Собственно говоря, режиссерские опыты с драматургией Чехова как с единым пространством, в котором герои разных пьес вдруг оказываются вместе, не новы. И возможности для неожиданных, часто комических сочетаний поистине не имеют границ. Дмитрию Крымову, однако, интересны как раз не столько персонажи, сколько множественность их интерпретаций. Один из самых остроумных номеров, а "Тарарабумбия" есть не что иное, как составленный из эпизодов спектакль-концерт, это шествие Тригориных с удочками — молодые и старые, толстые и тонкие, грустные и веселые, даже в женском обличье, но в одинаковых костюмах и с неизменной удочкой в руке. Герои Чехова в мире действительно растиражированы уже до невозможности. И юбилейный год сулит нам немалое пополнение в этой армии.
В крымовской "Тарарабумбии" немало запоминающихся эпизодов: повторяющиеся выходы Федотика и Родэ, которые тащат труп Тузенбаха; многочисленные пары Аркадина--Треплев, причем Константины Гавриловичи шествуют с неизменной марлевой повязкой на голове и кровавым пятном от выстрела; проезд двух тесных дачных беседок, в одну из которых замкнуты герои "Чайки", а в другой как раз стреляется Треплев; три сестры, буквально управляющие своим братом — огромной податливой куклой. Наконец, вагон с надписью "Устрицы" и точно выдавленная из него и похожая на змею тонкая кукла, изображающая Чехова. Ее несут над головами сомкнутые друг с другом люди, и их белые одежды становятся экраном, на котором возникают фотографии из чеховских спектаклей разных эпох и их режиссеры — лица людей, сделавших чеховский миф столь невыносимым и прекрасным.
Впрочем, замысел Дмитрия Крымова простирается и за границы произведений Чехова: после его смерти начинается чествование классика, которое длится уже век с лишним. Спектакль "Тарарабумбия" словно задевает и весь прошедший после смерти Чехова век, эти затянувшиеся "веселые похороны". В юбилейном параде по подиуму идут партийные начальники, солисты балета Большого театра, доблестные советские подводники, трудящиеся, иностранные гости и даже персонажи "Гамлета" — привет Чехову от Шекспира, постоянного конкурента за первенство на мировых подмостках. А толпа плохо одетых скорбных людей с чемоданами — не то выселенные хозяева вырубленных вишневых садов, не то обреченные на смерть обитатели гетто: постчеховский век был полон ужасами реальной жизни в той же мере, что и радостями жизни на подмостках.
О многом хотелось сказать Дмитрию Крымову. Кажется, глобальность замысла и, как следствие, многолюдность стали причиной того, что "Тарарабумбия" не производит того эффекта, на который, скорее всего, была рассчитана.

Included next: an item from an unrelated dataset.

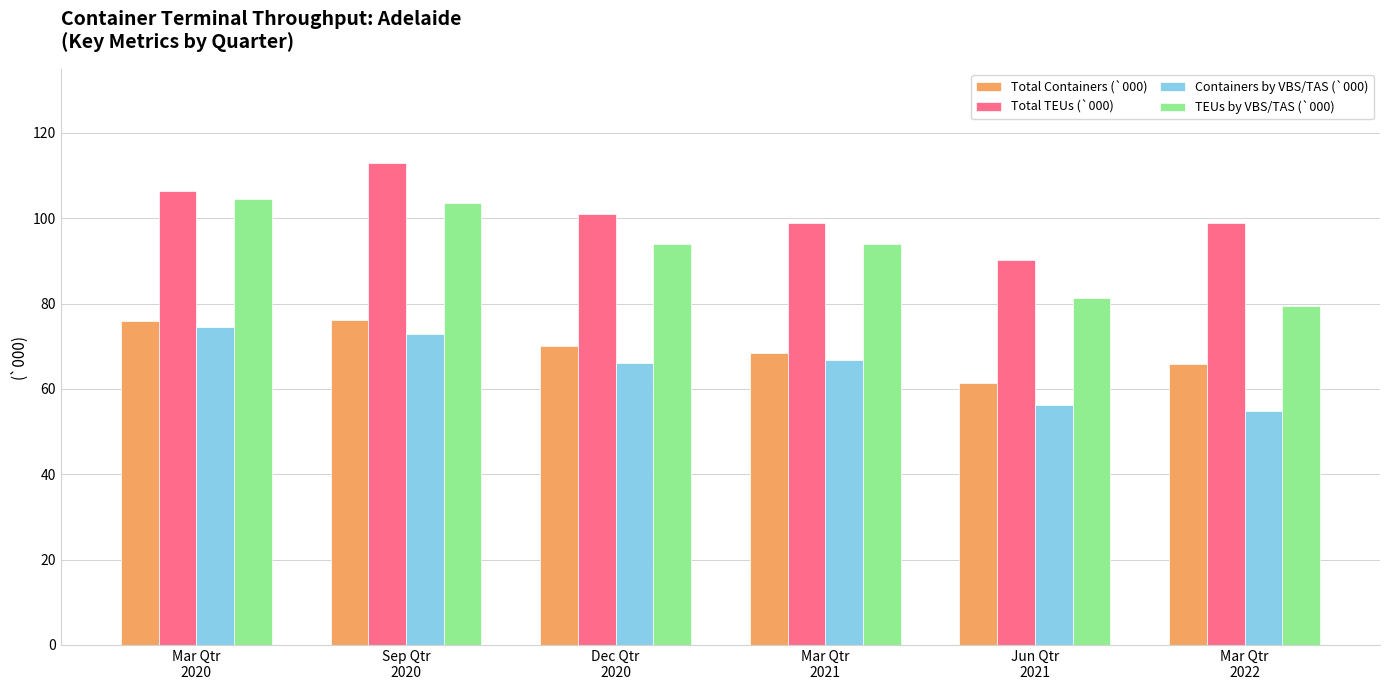

What is the average value of the Containers by VBS/TAS (`000) series?

65.2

Спектакль вышел несколько тяжеловесным, его юмор часто оказывается вымученным, а его эмоциональные тонкости теряются. Замысел потребовал приглашения многих людей, прежде не работавших с господином Крымовым, и чувство художественного заговора единомышленников, столь сильное и ценное в прошлых его спектаклях, здесь потеряно. Например, в "Тарарабумбии" активно задействован нынешний худрук "Школы драматического искусства" Игорь Яцко — артист дивный, но в данном случае чужеродный, а его в спектакле так много, что он едва не разрушает дело, представ грубым и фальшивым комедиантом.
Чехову, не сегодня замечено, глобализация противопоказана. Он словно ускользает от людских самообманов, устает от чужих фантазий, замыкается в себе. В его главных произведениях всегда чувствуешь легкий ветер вечности, ждущий момента, чтобы сдуть людей вместе с их шутками и страданиями. И в этом смысле финал "Тарарабумбии" можно считать режиссерским откровением: транспортер вдруг разгоняется до огромной скорости и, точно грозя сорваться с направляющих, несется, пустой, без нас и без Чехова, неведомо куда.